We just use the method externalSchematic with the collection name, schematic name and the options. 😄

import { chain, externalSchematic, Rule } from '@angular-devkit/schematics';

export default function(schema: any): Rule {
  return chain([
    externalSchematic('@angular/material', 'table', {
      name: [schema.name, 'table'].join('-'),
      project: schema.project
    })
  ]);
}

Here we reuse the @angular/material:table schematic and it generates some files.

Alt Text

The same we will do to create the form.

import { chain, externalSchematic, Rule } from '@angular-devkit/schematics';

export default function(schema: any): Rule {
  return chain([
    externalSchematic('@angular/material', 'addressForm', {
      name: [schema.name, 'form'].join('-'),
      project: schema.project
    })
  ]);
}

For both schematics, I set the same schema just name and project properties.

{
  "$schema": "http://json-schema.org/schema",
  "id": "form",
  "type": "object",
  "properties": {
    "name": {
      "type": "string",
      "description": "Library name",
      "$default": {
        "$source": "argv",
        "index": 0
      }
    },
    "project": {
      "type": "string",
      "description": "Library name"
    }
  },
  "required": ["name", "project"]
}

Feature Schematic

For this schematic, we can face it as the Façade to join the other schematics. The method to call the schematics from your collection is schematic, where you only need to pass the schematic name and the options. It's easy!

The extra thing I add here is the module schematic for the feature.

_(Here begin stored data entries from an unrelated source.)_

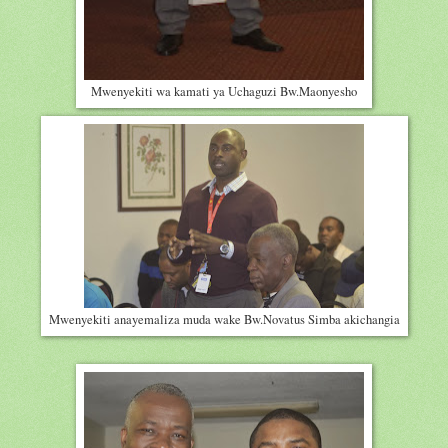
Mwenyekiti wa kamati ya Uchaguzi Bw.Maonyesho
Mwenyekiti anayemaliza muda wake Bw.Novatus Simba akichangia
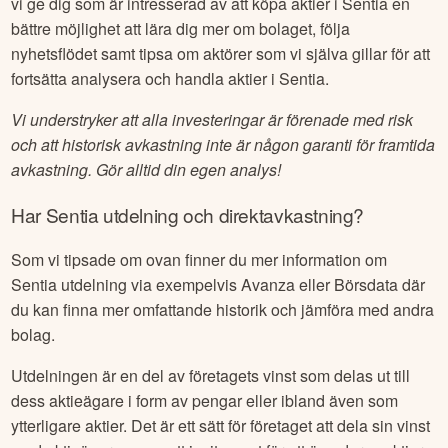
vi ge dig som är intresserad av att köpa aktier i
Sentia
en
bättre möjlighet att lära dig mer om bolaget, följa
nyhetsflödet samt tipsa om aktörer som vi själva gillar för att
fortsätta analysera och handla aktier i
Sentia
.
Vi understryker att alla investeringar är förenade med risk
och att historisk avkastning inte är någon garanti för framtida
avkastning. Gör alltid din egen analys!
Har
Sentia
utdelning och direktavkastning?
Som vi tipsade om ovan finner du mer information om
Sentia
utdelning via exempelvis Avanza eller Börsdata där
du kan finna mer omfattande historik och jämföra med andra
bolag.
Utdelningen är en del av företagets vinst som delas ut till
dess aktieägare i form av pengar eller ibland även som
ytterligare aktier. Det är ett sätt för företaget att dela sin vinst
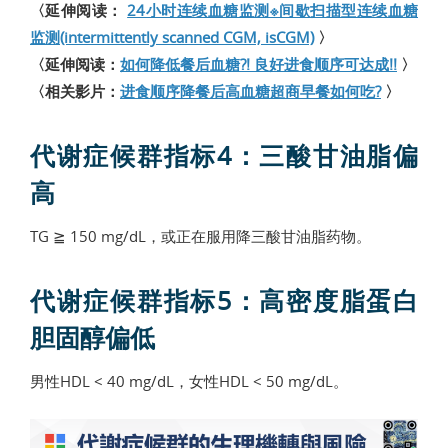
〈延伸阅读：
24小时连续血糖监测※间歇扫描型连续血糖
监测(intermittently scanned CGM, isCGM)
〉
〈延伸阅读：
如何降低餐后血糖?! 良好进食顺序可达成!!
〉
〈相关影片：
进食顺序降餐后高血糖超商早餐如何吃?
〉
代谢症候群指标4：三酸甘油脂偏
高
TG ≧ 150 mg/dL，或正在服用降三酸甘油脂药物。
代谢症候群指标5：高密度脂蛋白
胆固醇偏低
男性HDL < 40 mg/dL，女性HDL < 50 mg/dL。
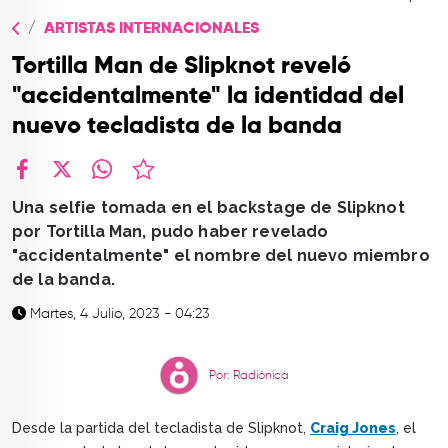
TOP
ARTISTAS INTERNACIONALES
QUIÉNES SOMOS
Tortilla Man de Slipknot reveló
CONTACTO
"accidentalmente" la identidad del
nuevo tecladista de la banda
facebook
X
whatsapp
Una selfie tomada en el backstage de Slipknot
por Tortilla Man, pudo haber revelado
"accidentalmente" el nombre del nuevo miembro
de la banda.
Martes, 4 Julio, 2023 - 04:23
Por: Radiónica
Desde la partida del tecladista de Slipknot,
Craig Jones
, el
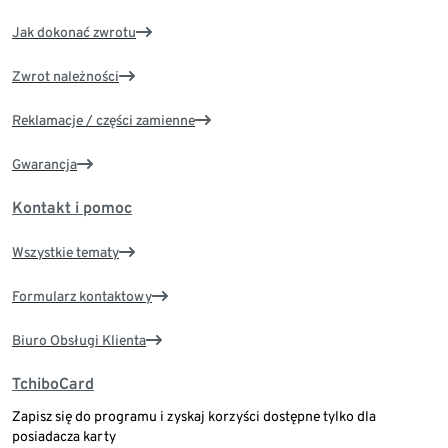
Jak dokonać zwrotu
Zwrot należności
Reklamacje / części zamienne
Gwarancja
Kontakt i pomoc
Wszystkie tematy
Formularz kontaktowy
Biuro Obsługi Klienta
TchiboCard
Zapisz się do programu i zyskaj korzyści dostępne tylko dla
posiadacza karty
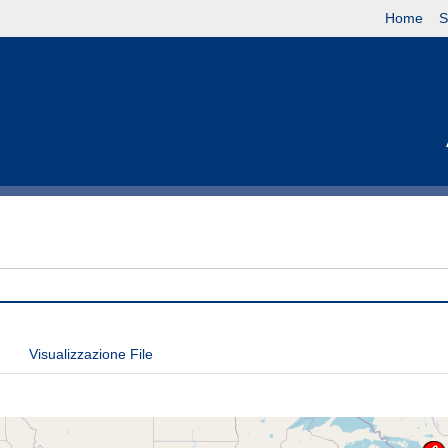
Home
S
Visualizzazione File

import { Schema } from '@schematics/angular/component/schema';
import {
  chain,
  externalSchematic,
  Rule,
  schematic
} from '@angular-devkit/schematics';

export default function(schema: Schema): Rule {
  return chain([
    externalSchematic('@schematics/angular', 'module', {
      name: schema.name,
      project: schema.project,
      routing: true
    }),
    schematic('table', { ...schema }),
    schematic('form', { ...schema })
  ]);
}

You can see, when we call this Feature Schematic it will call the Behavior Schematics.

Alt Text

Well done!

This example is for you to think you can use schematics to create things for you. I did thought this when I realized how powerful is this and how much it could help me in other past projects.